Do this
Lay out the stretch from the beginning of the rows below through the line containing "genus: Erynnis" as a JSON list of strings, one string per line, omitting blank lines.

Available records
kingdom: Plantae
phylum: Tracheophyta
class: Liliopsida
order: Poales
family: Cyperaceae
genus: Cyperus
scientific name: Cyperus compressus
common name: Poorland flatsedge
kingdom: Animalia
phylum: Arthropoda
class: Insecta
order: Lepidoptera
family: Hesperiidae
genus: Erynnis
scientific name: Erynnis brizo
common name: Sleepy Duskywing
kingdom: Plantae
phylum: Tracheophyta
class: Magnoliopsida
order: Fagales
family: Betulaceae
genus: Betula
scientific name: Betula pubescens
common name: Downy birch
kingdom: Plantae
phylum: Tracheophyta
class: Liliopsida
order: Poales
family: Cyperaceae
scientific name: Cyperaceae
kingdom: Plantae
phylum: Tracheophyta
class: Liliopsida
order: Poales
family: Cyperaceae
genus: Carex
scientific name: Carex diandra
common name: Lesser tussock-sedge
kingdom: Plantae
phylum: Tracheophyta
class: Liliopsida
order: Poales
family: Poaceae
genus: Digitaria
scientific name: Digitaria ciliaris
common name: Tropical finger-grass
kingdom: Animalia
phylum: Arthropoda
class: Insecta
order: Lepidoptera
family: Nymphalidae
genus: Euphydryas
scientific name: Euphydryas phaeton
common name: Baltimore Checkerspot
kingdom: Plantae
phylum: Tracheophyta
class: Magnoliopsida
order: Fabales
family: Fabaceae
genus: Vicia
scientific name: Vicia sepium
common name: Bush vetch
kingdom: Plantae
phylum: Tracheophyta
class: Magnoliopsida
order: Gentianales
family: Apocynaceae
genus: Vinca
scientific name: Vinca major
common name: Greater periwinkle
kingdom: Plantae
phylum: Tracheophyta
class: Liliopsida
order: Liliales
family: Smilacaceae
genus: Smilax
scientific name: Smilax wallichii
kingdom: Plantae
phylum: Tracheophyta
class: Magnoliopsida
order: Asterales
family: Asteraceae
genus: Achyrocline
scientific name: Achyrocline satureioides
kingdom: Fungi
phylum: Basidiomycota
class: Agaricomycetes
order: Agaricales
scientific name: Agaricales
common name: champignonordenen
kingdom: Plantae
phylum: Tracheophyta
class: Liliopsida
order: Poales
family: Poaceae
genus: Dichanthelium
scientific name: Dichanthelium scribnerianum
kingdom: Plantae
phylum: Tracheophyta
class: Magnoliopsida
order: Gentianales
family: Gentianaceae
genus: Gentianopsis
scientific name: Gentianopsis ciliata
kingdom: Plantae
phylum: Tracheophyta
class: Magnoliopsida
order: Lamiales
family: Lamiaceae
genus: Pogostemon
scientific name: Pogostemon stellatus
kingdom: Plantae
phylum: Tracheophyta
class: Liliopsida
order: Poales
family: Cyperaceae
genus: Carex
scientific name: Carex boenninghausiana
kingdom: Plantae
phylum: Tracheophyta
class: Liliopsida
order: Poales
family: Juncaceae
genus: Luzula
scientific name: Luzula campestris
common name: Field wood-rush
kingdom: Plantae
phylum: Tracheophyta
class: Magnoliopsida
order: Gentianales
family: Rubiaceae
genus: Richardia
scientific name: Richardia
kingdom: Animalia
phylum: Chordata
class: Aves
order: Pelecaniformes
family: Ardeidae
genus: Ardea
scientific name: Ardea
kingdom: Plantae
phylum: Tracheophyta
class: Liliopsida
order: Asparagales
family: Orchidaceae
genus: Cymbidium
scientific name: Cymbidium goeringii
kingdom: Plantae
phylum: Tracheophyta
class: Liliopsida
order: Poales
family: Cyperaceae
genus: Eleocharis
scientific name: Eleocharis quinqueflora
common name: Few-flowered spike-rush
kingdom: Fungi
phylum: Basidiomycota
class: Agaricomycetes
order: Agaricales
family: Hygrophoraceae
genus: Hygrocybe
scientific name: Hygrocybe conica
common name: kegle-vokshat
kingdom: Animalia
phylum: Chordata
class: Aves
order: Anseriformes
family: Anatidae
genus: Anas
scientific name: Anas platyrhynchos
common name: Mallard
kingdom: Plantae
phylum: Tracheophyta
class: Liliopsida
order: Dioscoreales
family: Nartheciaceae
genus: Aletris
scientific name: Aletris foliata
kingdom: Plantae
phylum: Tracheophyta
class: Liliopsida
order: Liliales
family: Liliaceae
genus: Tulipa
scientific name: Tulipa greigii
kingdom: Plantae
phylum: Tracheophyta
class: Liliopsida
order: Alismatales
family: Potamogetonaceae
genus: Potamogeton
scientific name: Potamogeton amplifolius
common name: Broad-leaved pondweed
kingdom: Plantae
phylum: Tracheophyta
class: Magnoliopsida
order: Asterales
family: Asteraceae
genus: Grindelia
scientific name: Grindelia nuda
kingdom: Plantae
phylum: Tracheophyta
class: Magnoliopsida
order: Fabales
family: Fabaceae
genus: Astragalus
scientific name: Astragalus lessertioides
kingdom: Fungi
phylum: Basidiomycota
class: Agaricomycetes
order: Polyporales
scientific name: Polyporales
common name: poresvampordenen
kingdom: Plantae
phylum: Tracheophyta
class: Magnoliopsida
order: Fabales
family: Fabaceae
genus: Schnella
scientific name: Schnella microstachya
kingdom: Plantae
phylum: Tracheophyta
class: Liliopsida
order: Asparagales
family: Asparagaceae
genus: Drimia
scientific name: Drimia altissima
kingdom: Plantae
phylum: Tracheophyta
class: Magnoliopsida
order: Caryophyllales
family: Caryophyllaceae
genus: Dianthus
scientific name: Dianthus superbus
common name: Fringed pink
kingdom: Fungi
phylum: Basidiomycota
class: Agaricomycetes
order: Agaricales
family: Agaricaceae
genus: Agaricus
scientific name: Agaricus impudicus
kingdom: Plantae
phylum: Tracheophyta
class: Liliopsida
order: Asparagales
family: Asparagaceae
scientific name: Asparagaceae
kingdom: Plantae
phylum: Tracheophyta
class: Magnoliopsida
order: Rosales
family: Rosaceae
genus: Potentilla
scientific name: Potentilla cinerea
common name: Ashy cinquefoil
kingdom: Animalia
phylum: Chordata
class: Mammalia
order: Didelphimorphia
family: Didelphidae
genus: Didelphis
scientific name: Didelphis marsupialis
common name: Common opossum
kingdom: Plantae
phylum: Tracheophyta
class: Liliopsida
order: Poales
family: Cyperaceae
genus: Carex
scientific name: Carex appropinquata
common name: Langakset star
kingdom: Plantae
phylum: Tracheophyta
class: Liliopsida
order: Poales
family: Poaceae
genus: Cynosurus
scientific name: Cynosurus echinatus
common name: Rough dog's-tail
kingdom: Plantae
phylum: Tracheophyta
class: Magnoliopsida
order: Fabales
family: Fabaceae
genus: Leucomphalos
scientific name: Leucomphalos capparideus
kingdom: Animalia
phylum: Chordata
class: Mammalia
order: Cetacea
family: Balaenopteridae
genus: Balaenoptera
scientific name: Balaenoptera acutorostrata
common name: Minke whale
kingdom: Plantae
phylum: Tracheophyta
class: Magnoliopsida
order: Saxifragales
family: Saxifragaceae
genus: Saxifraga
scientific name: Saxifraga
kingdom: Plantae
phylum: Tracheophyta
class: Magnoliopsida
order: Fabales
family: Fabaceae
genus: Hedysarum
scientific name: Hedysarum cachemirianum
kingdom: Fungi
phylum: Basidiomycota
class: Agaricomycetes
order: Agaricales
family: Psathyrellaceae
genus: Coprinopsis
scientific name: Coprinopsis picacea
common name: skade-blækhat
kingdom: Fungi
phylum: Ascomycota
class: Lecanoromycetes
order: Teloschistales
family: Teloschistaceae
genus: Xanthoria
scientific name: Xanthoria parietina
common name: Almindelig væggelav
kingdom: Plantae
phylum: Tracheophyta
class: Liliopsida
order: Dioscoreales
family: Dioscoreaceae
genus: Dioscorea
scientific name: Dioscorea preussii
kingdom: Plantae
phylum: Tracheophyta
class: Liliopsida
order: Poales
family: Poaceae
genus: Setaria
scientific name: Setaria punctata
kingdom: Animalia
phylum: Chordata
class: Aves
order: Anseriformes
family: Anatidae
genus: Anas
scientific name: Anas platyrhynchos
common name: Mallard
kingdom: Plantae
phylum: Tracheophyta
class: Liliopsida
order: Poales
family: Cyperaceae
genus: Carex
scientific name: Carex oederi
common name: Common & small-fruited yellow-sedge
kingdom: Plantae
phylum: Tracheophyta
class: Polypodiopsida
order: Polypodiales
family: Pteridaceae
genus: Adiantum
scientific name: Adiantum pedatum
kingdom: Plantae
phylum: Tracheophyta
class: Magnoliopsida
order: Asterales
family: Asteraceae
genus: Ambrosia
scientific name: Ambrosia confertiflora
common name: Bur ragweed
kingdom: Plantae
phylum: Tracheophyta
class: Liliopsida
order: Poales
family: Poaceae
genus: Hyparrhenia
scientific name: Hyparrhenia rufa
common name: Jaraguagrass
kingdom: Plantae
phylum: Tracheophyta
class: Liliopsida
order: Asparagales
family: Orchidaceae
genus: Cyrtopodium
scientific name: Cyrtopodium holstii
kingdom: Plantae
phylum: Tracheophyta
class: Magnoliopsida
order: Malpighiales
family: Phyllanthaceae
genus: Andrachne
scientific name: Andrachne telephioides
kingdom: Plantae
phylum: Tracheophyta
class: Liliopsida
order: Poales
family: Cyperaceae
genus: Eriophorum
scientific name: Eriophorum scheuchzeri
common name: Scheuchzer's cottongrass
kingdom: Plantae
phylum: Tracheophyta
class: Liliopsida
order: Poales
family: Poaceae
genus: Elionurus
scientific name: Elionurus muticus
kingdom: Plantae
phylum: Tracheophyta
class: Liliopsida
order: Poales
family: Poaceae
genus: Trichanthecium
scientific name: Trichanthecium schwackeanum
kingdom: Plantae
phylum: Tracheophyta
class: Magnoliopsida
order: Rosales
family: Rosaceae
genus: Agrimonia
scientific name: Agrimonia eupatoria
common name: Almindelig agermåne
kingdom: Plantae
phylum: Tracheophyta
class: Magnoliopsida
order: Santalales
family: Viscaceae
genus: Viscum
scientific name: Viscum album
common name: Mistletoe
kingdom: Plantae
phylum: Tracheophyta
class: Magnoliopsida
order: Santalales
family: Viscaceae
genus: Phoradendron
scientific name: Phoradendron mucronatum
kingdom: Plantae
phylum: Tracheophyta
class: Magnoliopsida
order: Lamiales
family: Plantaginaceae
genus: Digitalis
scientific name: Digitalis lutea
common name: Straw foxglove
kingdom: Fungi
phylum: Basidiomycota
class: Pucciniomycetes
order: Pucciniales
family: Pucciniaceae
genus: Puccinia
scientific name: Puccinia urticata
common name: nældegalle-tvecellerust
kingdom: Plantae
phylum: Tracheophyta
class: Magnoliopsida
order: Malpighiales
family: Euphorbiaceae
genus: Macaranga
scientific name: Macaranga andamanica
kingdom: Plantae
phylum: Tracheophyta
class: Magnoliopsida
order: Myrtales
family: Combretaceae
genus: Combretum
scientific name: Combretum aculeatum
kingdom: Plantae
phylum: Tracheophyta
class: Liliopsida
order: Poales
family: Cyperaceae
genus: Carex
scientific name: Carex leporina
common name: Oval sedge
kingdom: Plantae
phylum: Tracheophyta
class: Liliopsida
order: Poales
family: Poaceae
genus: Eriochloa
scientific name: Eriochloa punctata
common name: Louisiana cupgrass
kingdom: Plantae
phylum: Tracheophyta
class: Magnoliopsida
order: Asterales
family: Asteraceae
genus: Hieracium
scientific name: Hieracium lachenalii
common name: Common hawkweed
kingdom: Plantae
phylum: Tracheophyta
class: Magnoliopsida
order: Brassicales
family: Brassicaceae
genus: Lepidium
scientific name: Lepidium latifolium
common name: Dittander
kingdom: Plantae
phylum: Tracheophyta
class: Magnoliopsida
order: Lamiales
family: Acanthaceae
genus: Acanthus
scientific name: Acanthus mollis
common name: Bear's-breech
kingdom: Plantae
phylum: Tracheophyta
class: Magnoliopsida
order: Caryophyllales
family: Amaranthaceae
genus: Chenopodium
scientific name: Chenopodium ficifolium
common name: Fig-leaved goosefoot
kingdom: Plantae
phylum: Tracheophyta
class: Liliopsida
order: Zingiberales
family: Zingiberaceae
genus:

Response to the task
[
  "kingdom: Plantae",
  "phylum: Tracheophyta",
  "class: Liliopsida",
  "order: Poales",
  "family: Cyperaceae",
  "genus: Cyperus",
  "scientific name: Cyperus compressus",
  "common name: Poorland flatsedge",
  "kingdom: Animalia",
  "phylum: Arthropoda",
  "class: Insecta",
  "order: Lepidoptera",
  "family: Hesperiidae",
  "genus: Erynnis"
]